The argument that people now do not engage in activism, as they did in the past, because access to information is limited to those who search for it, could not be further from the truth. As Statista (2019) shows the growing numbers of internet users worldwide from 2005 to 2018, it is reasonable to conclude that structural resources – in this case, technology – have never been more favorable for civic engagement (Anheier, 2013, p. 80). Therefore, it is not a matter of searching for it, but of simply seeing what is already at hand. Technology and forms of activism overlap when the misconception of high-risk activism as the only existing kind, arises. Although some might think that activism calls for active forms of protest – tying oneself to a tree in a protest against deforestation, dedicating time and energy to rallies on a weekly, or even daily, basis – researchers have shown that activism is a simple act of action. For example, this can be either sharing news on the internet or thoughtfully raising awareness among those around you.

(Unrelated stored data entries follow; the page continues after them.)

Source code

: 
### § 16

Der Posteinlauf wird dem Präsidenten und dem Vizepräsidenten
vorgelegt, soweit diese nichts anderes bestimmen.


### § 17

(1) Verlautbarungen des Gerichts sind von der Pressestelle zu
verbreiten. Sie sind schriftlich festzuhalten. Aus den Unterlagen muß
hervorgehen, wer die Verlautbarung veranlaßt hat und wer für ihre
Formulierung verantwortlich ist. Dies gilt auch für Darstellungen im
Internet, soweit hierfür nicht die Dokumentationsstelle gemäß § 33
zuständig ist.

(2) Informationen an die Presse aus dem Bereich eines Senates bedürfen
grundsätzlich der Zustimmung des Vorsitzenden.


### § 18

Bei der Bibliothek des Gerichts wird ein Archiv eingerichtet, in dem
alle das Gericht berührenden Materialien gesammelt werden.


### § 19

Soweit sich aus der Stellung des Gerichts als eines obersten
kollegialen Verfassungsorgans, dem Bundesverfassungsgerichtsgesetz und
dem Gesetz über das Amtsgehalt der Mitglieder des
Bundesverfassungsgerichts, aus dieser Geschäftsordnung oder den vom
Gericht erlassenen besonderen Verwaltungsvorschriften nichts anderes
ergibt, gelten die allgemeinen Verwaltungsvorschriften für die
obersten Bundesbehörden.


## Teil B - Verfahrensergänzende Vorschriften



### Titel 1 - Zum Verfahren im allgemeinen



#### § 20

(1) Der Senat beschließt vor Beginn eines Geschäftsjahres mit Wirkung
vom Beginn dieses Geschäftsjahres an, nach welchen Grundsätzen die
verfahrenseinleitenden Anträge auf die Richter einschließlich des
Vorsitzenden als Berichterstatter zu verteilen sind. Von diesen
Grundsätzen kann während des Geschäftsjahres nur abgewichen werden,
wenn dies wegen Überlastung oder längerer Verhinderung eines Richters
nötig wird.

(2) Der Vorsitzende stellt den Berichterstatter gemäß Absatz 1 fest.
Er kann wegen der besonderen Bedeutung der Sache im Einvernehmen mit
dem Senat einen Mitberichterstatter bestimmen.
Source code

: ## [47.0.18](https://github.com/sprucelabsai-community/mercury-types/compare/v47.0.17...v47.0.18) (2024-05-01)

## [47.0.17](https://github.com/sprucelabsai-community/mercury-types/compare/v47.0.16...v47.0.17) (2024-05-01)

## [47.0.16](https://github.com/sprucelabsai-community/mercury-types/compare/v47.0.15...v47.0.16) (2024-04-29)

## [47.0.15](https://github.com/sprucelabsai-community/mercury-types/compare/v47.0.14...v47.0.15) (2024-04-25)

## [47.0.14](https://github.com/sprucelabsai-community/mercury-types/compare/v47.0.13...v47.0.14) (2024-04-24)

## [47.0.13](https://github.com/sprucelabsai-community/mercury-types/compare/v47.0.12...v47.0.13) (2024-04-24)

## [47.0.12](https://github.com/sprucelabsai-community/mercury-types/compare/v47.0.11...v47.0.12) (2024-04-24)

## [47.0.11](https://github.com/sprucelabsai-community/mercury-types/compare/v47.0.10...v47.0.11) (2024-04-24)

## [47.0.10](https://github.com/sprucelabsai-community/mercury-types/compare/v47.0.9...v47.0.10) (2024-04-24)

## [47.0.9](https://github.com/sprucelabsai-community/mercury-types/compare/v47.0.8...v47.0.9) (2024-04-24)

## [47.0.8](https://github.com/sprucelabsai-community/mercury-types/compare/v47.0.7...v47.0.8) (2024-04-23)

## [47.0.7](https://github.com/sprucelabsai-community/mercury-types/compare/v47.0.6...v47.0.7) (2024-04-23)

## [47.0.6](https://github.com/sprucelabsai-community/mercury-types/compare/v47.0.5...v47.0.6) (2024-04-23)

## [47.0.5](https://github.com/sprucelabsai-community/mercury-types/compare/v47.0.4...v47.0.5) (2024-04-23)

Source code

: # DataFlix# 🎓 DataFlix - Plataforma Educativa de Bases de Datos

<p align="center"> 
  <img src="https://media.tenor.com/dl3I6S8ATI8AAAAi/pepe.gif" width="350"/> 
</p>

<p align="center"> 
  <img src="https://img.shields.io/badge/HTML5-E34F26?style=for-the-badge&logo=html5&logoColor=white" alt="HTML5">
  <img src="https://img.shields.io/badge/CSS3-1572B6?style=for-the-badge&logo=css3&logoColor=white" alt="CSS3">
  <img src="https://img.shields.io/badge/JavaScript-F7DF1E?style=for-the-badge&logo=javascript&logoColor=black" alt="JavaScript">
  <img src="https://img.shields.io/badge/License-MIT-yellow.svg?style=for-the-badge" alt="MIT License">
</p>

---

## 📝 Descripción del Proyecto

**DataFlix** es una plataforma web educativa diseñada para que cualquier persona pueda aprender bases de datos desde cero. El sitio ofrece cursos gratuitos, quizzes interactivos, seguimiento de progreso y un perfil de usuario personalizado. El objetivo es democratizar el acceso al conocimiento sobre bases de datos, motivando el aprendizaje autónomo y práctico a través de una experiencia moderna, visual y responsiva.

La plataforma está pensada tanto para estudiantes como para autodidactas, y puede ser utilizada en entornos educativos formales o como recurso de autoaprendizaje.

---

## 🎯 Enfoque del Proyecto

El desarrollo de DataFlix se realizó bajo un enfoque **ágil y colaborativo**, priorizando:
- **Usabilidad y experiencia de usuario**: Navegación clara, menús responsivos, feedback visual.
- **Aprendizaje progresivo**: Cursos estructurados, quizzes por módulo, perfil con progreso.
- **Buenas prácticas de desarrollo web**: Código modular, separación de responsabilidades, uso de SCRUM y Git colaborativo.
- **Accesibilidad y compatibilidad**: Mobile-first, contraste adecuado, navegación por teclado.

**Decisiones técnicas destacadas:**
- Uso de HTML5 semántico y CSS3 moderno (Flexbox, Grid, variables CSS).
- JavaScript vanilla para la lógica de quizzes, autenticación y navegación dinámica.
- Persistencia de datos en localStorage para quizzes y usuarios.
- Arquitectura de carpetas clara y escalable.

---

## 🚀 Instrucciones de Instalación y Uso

Another considered barrier is the feeling of powerlessness. One might feel as if his/her action is not capable of changing the political scenario, for example. However, history has proven that, sometimes, the tail wags the dog. With famous names such as Gandhi, Malala, and Nelson Mandela proving that indeed one person can change the entire course of history, the feeling of powerlessness becomes very abstract. Mass mobilizations start with only one strike and Greta Thunberg is the perfect example to explain it. Passionate about climate change and willing to do the possible to have the issue properly addressed, the young women have already inspired millions to stand up against government actions.
Yet another highly addressed barrier is the experience of burnout amongst activists. However, as this article has shown, the relationships between activism and well-being are endless. Research on the negative effects of activism often relies on the stress that activists face. According to them, these can lead to feelings of anxiety or depression, health problems, such as high blood pressure, increased procrastination, and so on. However, society is faced with stressors daily – with these varying from loud noises and traffic to the loss of a loved one, financial obligations, and educational systems. So, if these stressors are not considered barriers to moving on with life, why would activism-burnout be one? This leads to the belief that the real issue is not the downsides of activism, but the unwillingness to act.